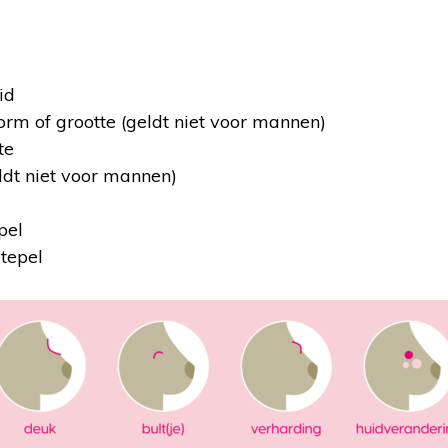
id
rm of grootte (geldt niet voor mannen)
te
ldt niet voor mannen)
pel
 tepel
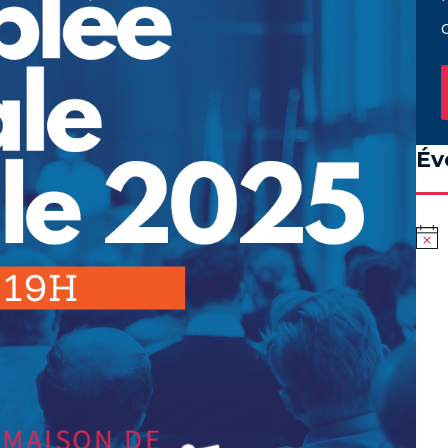
Év
Notic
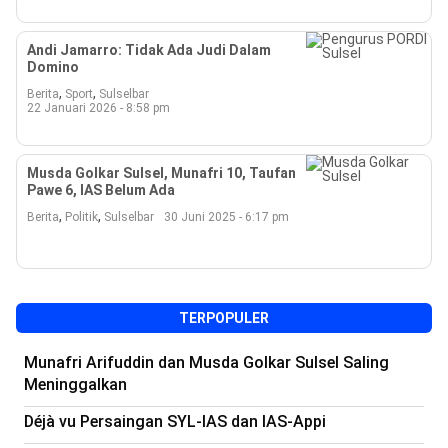
Andi Jamarro: Tidak Ada Judi Dalam
Domino
,
,
Berita
Sport
Sulselbar
22 Januari 2026 - 8:58 pm
Musda Golkar Sulsel, Munafri 10, Taufan
Pawe 6, IAS Belum Ada
,
,
Berita
Politik
Sulselbar
30 Juni 2025 - 6:17 pm
TERPOPULER
Munafri Arifuddin dan Musda Golkar Sulsel Saling
Meninggalkan
Déjà vu Persaingan SYL-IAS dan IAS-Appi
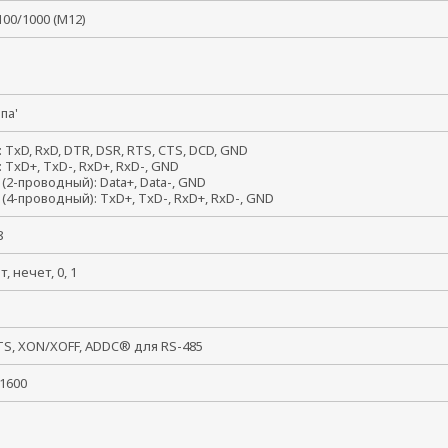
/100/1000 (M12)
папа'
: TxD, RxD, DTR, DSR, RTS, CTS, DCD, GND
: TxD+, TxD-, RxD+, RxD-, GND
 (2-проводный): Data+, Data-, GND
 (4-проводный): TxD+, TxD-, RxD+, RxD-, GND
, 8
ет, нечет, 0, 1
, 2
TS, XON/XOFF, ADDC® для RS-485
921600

_TASK TO CARRY OUT_
Put every line of text read from the items above into a numbered list, leaving out blank lines and the pictures.

_COMPLETED TASK_
1. id
2. rm of grootte (geldt niet voor mannen)
3. te
4. ldt niet voor mannen)
5. pel
6.  tepel
7. Év
8. Notic
9. Andi Jamarro: Tidak Ada Judi Dalam
10. Domino
11. ,
12. ,
13. Berita
14. Sport
15. Sulselbar
16. 22 Januari 2026 - 8:58 pm
17. Musda Golkar Sulsel, Munafri 10, Taufan
18. Pawe 6, IAS Belum Ada
19. ,
20. ,
21. Berita
22. Politik
23. Sulselbar
24. 30 Juni 2025 - 6:17 pm
25. TERPOPULER
26. Munafri Arifuddin dan Musda Golkar Sulsel Saling
27. Meninggalkan
28. Déjà vu Persaingan SYL-IAS dan IAS-Appi
29. /100/1000 (M12)
30. папа'
31. : TxD, RxD, DTR, DSR, RTS, CTS, DCD, GND
32. : TxD+, TxD-, RxD+, RxD-, GND
33.  (2-проводный): Data+, Data-, GND
34.  (4-проводный): TxD+, TxD-, RxD+, RxD-, GND
35. , 8
36. ет, нечет, 0, 1
37. , 2
38. TS, XON/XOFF, ADDC® для RS-485
39. 921600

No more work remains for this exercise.